2. The Reporters. Again, there are plenty of ways you can get laughs by giving the reporters some character. Any character. On The Roast the reporters are a bunch of near-identical middle-class white guys, except for the Asian woman one, who’s different because she’s an Asian woman. Put it this way, it’s a good thing the male reporters have different haircuts or we’d never notice the difference between them. Dozens and dozens of fake news shows in the past have managed to give their league of young white guys various wacky characters; just sticking a wacky hat on one of these guys would be an improvement.
3. The Stories. When The Roast does a parody news report it often goes like this: host Tom Glasson reads out an intro about an actual news story, cut to a sketch which is based around one tiny, often not very pertinent, aspect of that story, the sketch goes on for a minute and there’s basically only one joke in there, which is the one about the not very pertinent aspect of the original story. This is not a roadmap to quality comedy. It’s not even a couple of lines drawn in the dirt directing people to a smirk.
4. The Jokes. Often there aren’t any. Oh, it might seem like you’re watching something that contains jokes, but if you look closely you’ll find that all you’re actually getting is observations delivered with a layer of snark smeared across the top. This kind of thing is fine on occasion, especially when you’re dealing with politicians (as so much of The Roast does). But when that’s all you’ve got to say on a topic, you don’t have a television show – you barely even have the comments on a politics-themed blog.
5. The Perspectives. When you have what looks like a crew made up entirely of smug, entitled, well-off white guys – oh yeah, and that Asian woman written to sound exactly like a smug entitled, well-off white guy – it wouldn’t hurt to occasionally have some kind of perspective that wasn’t that of a crew of smug, entitled, well-off white guys. Usually here we’d say that part of the problem is the format: a send-up of bland news reporters covering the news is by it’s very nature going to contain elements of the bland, middle-class perspective it’s sending up. But then we remembered that Mad as Hell manages to cover an extremely wide spectrum of types and experiences while doing the exact same thing as The Roast and being roughly a zillion times funnier at it.

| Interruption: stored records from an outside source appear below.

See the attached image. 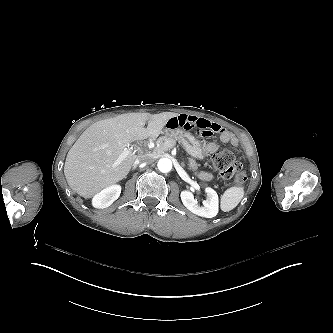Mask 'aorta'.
I'll return each mask as SVG.
<instances>
[{
    "mask_svg": "<svg viewBox=\"0 0 333 333\" xmlns=\"http://www.w3.org/2000/svg\"><path fill=\"white\" fill-rule=\"evenodd\" d=\"M157 166L162 173H167L172 169V161L168 158H161Z\"/></svg>",
    "mask_w": 333,
    "mask_h": 333,
    "instance_id": "aorta-1",
    "label": "aorta"
}]
</instances>
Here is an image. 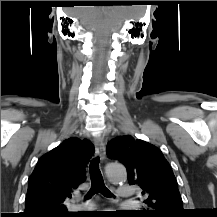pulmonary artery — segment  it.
Listing matches in <instances>:
<instances>
[{"label": "pulmonary artery", "mask_w": 217, "mask_h": 217, "mask_svg": "<svg viewBox=\"0 0 217 217\" xmlns=\"http://www.w3.org/2000/svg\"><path fill=\"white\" fill-rule=\"evenodd\" d=\"M134 194V189L130 186H121L117 189V197L124 200H129ZM91 205H86L85 208H90Z\"/></svg>", "instance_id": "1"}]
</instances>
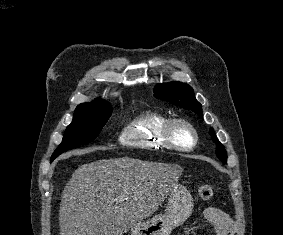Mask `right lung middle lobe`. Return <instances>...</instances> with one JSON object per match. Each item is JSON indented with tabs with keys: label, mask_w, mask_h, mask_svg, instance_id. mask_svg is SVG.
Returning <instances> with one entry per match:
<instances>
[{
	"label": "right lung middle lobe",
	"mask_w": 283,
	"mask_h": 235,
	"mask_svg": "<svg viewBox=\"0 0 283 235\" xmlns=\"http://www.w3.org/2000/svg\"><path fill=\"white\" fill-rule=\"evenodd\" d=\"M110 116L111 108L108 105L78 106L72 123L66 128L62 143L51 156V161L74 146L92 142Z\"/></svg>",
	"instance_id": "dd1d6c3e"
}]
</instances>
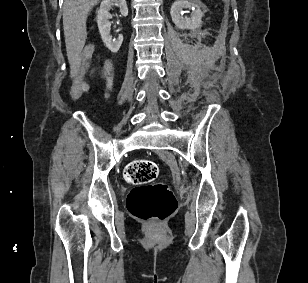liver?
<instances>
[{"instance_id":"6515ba94","label":"liver","mask_w":308,"mask_h":283,"mask_svg":"<svg viewBox=\"0 0 308 283\" xmlns=\"http://www.w3.org/2000/svg\"><path fill=\"white\" fill-rule=\"evenodd\" d=\"M100 0H65L63 4V28L68 60L78 58L87 38L88 13Z\"/></svg>"}]
</instances>
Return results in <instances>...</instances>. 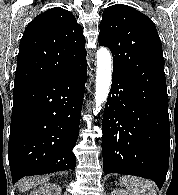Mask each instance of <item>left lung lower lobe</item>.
Here are the masks:
<instances>
[{
    "instance_id": "left-lung-lower-lobe-1",
    "label": "left lung lower lobe",
    "mask_w": 178,
    "mask_h": 195,
    "mask_svg": "<svg viewBox=\"0 0 178 195\" xmlns=\"http://www.w3.org/2000/svg\"><path fill=\"white\" fill-rule=\"evenodd\" d=\"M102 131L105 174L140 176L162 187L170 153L168 95L113 73Z\"/></svg>"
}]
</instances>
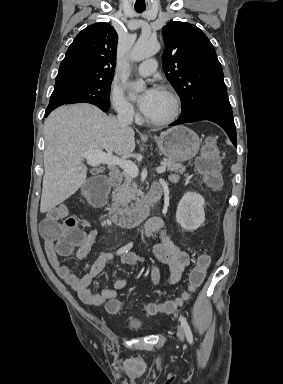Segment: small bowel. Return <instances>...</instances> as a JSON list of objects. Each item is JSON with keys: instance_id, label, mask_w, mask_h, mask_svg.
I'll use <instances>...</instances> for the list:
<instances>
[{"instance_id": "1", "label": "small bowel", "mask_w": 283, "mask_h": 384, "mask_svg": "<svg viewBox=\"0 0 283 384\" xmlns=\"http://www.w3.org/2000/svg\"><path fill=\"white\" fill-rule=\"evenodd\" d=\"M171 180L176 181L177 177L172 176ZM67 216V207L60 204L46 214L43 222L58 221ZM144 233L147 237L159 233L160 243L152 247V257L154 260L167 264L170 267V273L167 279L165 281L161 280L160 271L153 261L147 260L135 253L126 252L123 254L121 257L122 262L127 265L146 263L149 267L150 281L153 284L164 283L171 285L178 282L185 268L189 265V255L172 241L167 232L166 224L160 217H152L147 220L144 226ZM97 234V230H91L88 233L85 243L77 252V256L80 259H84L87 256ZM45 251L49 263L57 274L78 293L80 299L86 304L99 306L110 300H115L118 293L128 284L126 279L121 278L116 280L111 288L103 289L99 293H94L89 289L90 284L100 275L107 263L112 260L113 256L111 253H101L94 261L90 272L80 277L72 269L60 262L54 240L45 237Z\"/></svg>"}]
</instances>
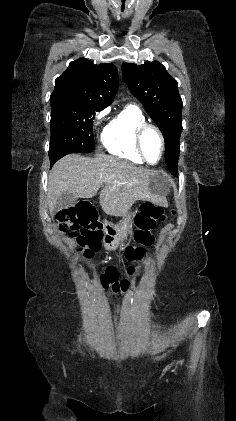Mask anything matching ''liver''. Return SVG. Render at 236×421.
I'll list each match as a JSON object with an SVG mask.
<instances>
[{
	"label": "liver",
	"mask_w": 236,
	"mask_h": 421,
	"mask_svg": "<svg viewBox=\"0 0 236 421\" xmlns=\"http://www.w3.org/2000/svg\"><path fill=\"white\" fill-rule=\"evenodd\" d=\"M105 178H109V182ZM100 186H103L99 196L102 211L111 217L127 215L135 200H151L156 204L164 202V198L152 194L145 168H138L110 154H66L55 162L49 172L47 202L51 217H54L57 198L63 192L91 198Z\"/></svg>",
	"instance_id": "6515ba94"
}]
</instances>
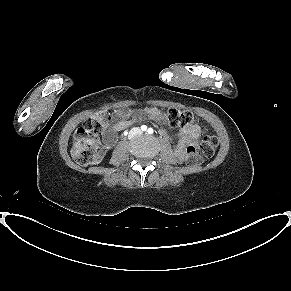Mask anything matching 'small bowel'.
Instances as JSON below:
<instances>
[{"label": "small bowel", "instance_id": "obj_1", "mask_svg": "<svg viewBox=\"0 0 291 291\" xmlns=\"http://www.w3.org/2000/svg\"><path fill=\"white\" fill-rule=\"evenodd\" d=\"M145 116L154 119H163L160 111L157 108L151 107L144 111H131L128 109H119L115 112L114 122L111 126V131L105 134V142L113 144L115 142V133L127 128L131 121H138ZM162 133L165 131L162 130ZM201 134V127L198 124H192L180 129L178 143L176 145V153L182 155L184 149L191 144L196 143Z\"/></svg>", "mask_w": 291, "mask_h": 291}]
</instances>
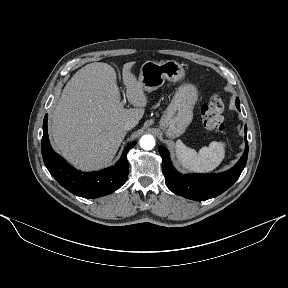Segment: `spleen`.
I'll use <instances>...</instances> for the list:
<instances>
[{
  "label": "spleen",
  "mask_w": 288,
  "mask_h": 288,
  "mask_svg": "<svg viewBox=\"0 0 288 288\" xmlns=\"http://www.w3.org/2000/svg\"><path fill=\"white\" fill-rule=\"evenodd\" d=\"M175 153L178 163L183 168L191 172L208 173L216 169L225 158V143L213 141L196 152L178 140Z\"/></svg>",
  "instance_id": "obj_1"
}]
</instances>
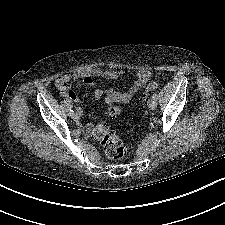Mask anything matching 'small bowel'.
I'll return each instance as SVG.
<instances>
[{"instance_id":"c3829d8e","label":"small bowel","mask_w":225,"mask_h":225,"mask_svg":"<svg viewBox=\"0 0 225 225\" xmlns=\"http://www.w3.org/2000/svg\"><path fill=\"white\" fill-rule=\"evenodd\" d=\"M122 71L117 69H92L89 71L81 72L78 74H65L58 77L55 80L56 88L65 96L70 98L74 103L81 104L80 99L71 89V83L77 81L84 86L94 87L95 99H101L104 95V91L97 87L94 78H105V79H118L121 77ZM150 77V73L147 70L141 69L135 72L134 82L126 91H116L113 89L106 91L105 102L110 106L114 103H128L134 95L144 86ZM86 134L90 135L93 131V125L87 124L84 126Z\"/></svg>"}]
</instances>
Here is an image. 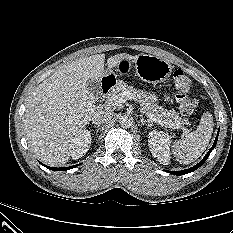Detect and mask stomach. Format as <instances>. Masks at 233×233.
I'll use <instances>...</instances> for the list:
<instances>
[{
	"label": "stomach",
	"mask_w": 233,
	"mask_h": 233,
	"mask_svg": "<svg viewBox=\"0 0 233 233\" xmlns=\"http://www.w3.org/2000/svg\"><path fill=\"white\" fill-rule=\"evenodd\" d=\"M138 77L150 84H158L166 81L172 73V65L165 59L158 56L140 54L133 60ZM123 63L130 64V60H122Z\"/></svg>",
	"instance_id": "obj_1"
}]
</instances>
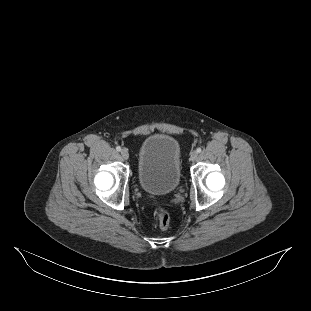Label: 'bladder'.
I'll use <instances>...</instances> for the list:
<instances>
[{"label": "bladder", "mask_w": 311, "mask_h": 311, "mask_svg": "<svg viewBox=\"0 0 311 311\" xmlns=\"http://www.w3.org/2000/svg\"><path fill=\"white\" fill-rule=\"evenodd\" d=\"M136 178L148 194L166 195L175 191L182 180L179 142L165 133L145 138L138 151Z\"/></svg>", "instance_id": "1"}]
</instances>
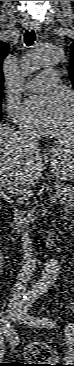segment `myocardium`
<instances>
[{"mask_svg": "<svg viewBox=\"0 0 74 366\" xmlns=\"http://www.w3.org/2000/svg\"><path fill=\"white\" fill-rule=\"evenodd\" d=\"M70 103V110H71V115H72V130L70 133H68L67 136H61L59 134L54 135L53 137L57 140L60 141L62 143H66V144H70L72 143V139L74 137V105L71 101H69Z\"/></svg>", "mask_w": 74, "mask_h": 366, "instance_id": "f54148a6", "label": "myocardium"}]
</instances>
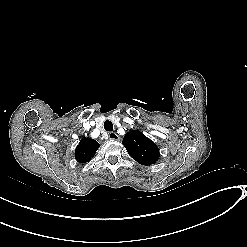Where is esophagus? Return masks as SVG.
I'll return each instance as SVG.
<instances>
[{"instance_id": "1", "label": "esophagus", "mask_w": 247, "mask_h": 247, "mask_svg": "<svg viewBox=\"0 0 247 247\" xmlns=\"http://www.w3.org/2000/svg\"><path fill=\"white\" fill-rule=\"evenodd\" d=\"M109 139L110 140H119L120 137L115 132H111V133H109Z\"/></svg>"}]
</instances>
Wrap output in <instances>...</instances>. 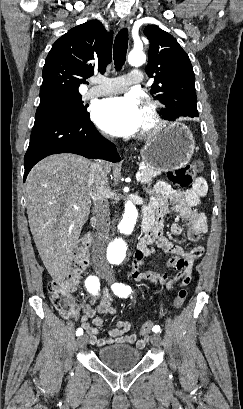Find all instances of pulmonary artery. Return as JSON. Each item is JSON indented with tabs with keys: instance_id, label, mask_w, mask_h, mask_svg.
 Returning <instances> with one entry per match:
<instances>
[{
	"instance_id": "e3ab8cb5",
	"label": "pulmonary artery",
	"mask_w": 243,
	"mask_h": 409,
	"mask_svg": "<svg viewBox=\"0 0 243 409\" xmlns=\"http://www.w3.org/2000/svg\"><path fill=\"white\" fill-rule=\"evenodd\" d=\"M142 80V72L134 69L127 75L107 78L99 76L95 79L97 85L90 88L86 96L87 97H100L110 94H116L125 91L132 84L140 83Z\"/></svg>"
}]
</instances>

6. The Jokes Again. You know when you take a current situation – oh no, the government wants old folk to work longer / kids are being told to skip university and jump straight into the workforce / etc – and then you exaggerate it for comedic effect? That’s almost never funny unless you put some actual thought into the kind of exaggerations you’re going to make. So The Roast seems to do it at least once every episode, making sure to only ever go down the most obvious and least interesting path. Let’s bring back child labour and make old people into slaves! Oh ho ho.
7. The Fact It Never Seems To Get Any Better. Even most crap comedy shows change and grow over the course of their lifetimes as the cast and crew focus on what works, ditch what doesn’t, deal with changing interests and cast members, and so on. Not The Roast. Apart from the news being mocked, you could stack a current episode up against one at the start of the show’s run and you’d be hard pressed to detect any difference at all. Does this mean the show achieved perfection out the gate, thus leaving no room whatsoever for improvement? No. No it does not.
8. The Fact That It Never Gets Axed. It’s a head-scratcher! And an annoying one at that. Is The Roast hitting that right level of blandness and inoffensiveness that keeps hundreds of firmly average shows on air for years? Or does someone at the ABC seriously think they’re awesome? Got a theory? Post it in the comments.